In the late afternoon, when we got the first glimpse of Glacier Grey and the enormous ice fields all around, we felt like we'd discovered something amazing.


And when finally I stumbled into the campsite that evening, where the other hikers were already settling into their down sleeping bags, I was convinced that they, not I were pussies.


It gets easier from here...
It did not escape the attention of some of the members of our group, that we were camped just near an enormous glacier. Me? I slept straight through the thunderous noise as chunks of ice broke off the terminal face and slid into the water, to eventually come drifting past the little beach we were camped beside.


In the morning, we went further up the hill to get a better look at Glacier Grey from the campsite we'd hoped to have reached the previous evening. After a bit of a scramble we got to the lookout that sits high above the ice and for over an hour, we admired the deep blue crevasses and waited for the glacier to calve. When they did the chunks of ice seemed miserably small in comparison to the thundering roar, which got us thinking about just how enormous the glacier, the mountains and ice fields beyond, really were.


By the afternoon, when we'd picked up our packs and were headed for the middle of the W, the famous Patagonian wind was in the mood to play. The gusts would come in so strong, that our footsteps would inevitably land everywhere but where we'd intended, giving us the appearance of drunken backpackers stumbling from one side of the path to the other. I'd been warned, but it had always seemed inconceivable that the wind could so casually almost knock us off our feet.

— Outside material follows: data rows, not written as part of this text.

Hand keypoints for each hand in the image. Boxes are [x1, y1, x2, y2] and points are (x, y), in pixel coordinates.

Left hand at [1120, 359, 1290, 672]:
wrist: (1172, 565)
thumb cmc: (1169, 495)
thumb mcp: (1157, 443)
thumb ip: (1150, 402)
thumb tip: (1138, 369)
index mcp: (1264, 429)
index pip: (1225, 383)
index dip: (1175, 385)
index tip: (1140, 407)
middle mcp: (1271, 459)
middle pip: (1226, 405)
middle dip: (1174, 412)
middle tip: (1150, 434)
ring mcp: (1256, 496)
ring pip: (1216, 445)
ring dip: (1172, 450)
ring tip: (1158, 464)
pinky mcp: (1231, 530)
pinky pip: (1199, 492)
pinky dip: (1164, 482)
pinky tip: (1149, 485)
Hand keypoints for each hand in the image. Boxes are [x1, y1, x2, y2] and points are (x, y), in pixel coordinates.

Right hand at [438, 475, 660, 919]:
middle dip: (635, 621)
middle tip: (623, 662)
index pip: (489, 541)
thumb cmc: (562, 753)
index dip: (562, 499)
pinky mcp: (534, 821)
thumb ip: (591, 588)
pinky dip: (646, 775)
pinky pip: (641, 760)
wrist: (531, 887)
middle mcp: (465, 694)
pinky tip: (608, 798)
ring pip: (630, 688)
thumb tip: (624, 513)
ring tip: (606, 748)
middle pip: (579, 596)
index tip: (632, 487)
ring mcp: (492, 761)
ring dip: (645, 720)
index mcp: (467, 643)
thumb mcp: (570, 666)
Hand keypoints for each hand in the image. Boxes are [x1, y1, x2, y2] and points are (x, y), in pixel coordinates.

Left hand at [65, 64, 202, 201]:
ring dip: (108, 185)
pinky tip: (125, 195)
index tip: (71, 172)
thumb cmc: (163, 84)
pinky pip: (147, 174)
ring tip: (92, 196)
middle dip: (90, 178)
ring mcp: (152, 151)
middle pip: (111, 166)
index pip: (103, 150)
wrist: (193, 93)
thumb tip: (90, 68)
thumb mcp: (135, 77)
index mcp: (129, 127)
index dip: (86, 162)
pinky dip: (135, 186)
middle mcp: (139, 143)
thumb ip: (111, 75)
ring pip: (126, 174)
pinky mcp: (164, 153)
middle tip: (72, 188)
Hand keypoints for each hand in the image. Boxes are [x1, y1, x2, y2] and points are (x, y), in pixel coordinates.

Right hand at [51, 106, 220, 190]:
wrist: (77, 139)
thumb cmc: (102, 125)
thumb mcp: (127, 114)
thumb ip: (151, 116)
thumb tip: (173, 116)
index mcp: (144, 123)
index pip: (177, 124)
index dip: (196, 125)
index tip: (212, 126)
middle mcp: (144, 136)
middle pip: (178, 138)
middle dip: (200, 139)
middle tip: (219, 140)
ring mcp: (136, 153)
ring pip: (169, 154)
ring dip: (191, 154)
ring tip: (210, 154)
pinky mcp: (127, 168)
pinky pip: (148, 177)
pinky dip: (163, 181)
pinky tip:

Later in the day and in a seemingly entirely different section of the park the wind eased. Without needing to worry about staying on our feet, we could focus on how much the scenery had changed just from that morning. From rocky cliffs and forest, we we're walking straight towards the heart of the Paine massif, past turquoise glacial lakes and shrubs set aflame with flowers.
 


Finally, not long before night fall, we crossed a very cool suspension bridge over an icy river to reach our campsite in the shelter of the lenga forest. While the Patagonian wind swept through the canopy, I dreamt about the glaciers and mountains I'd gotten a glimpse of upstream.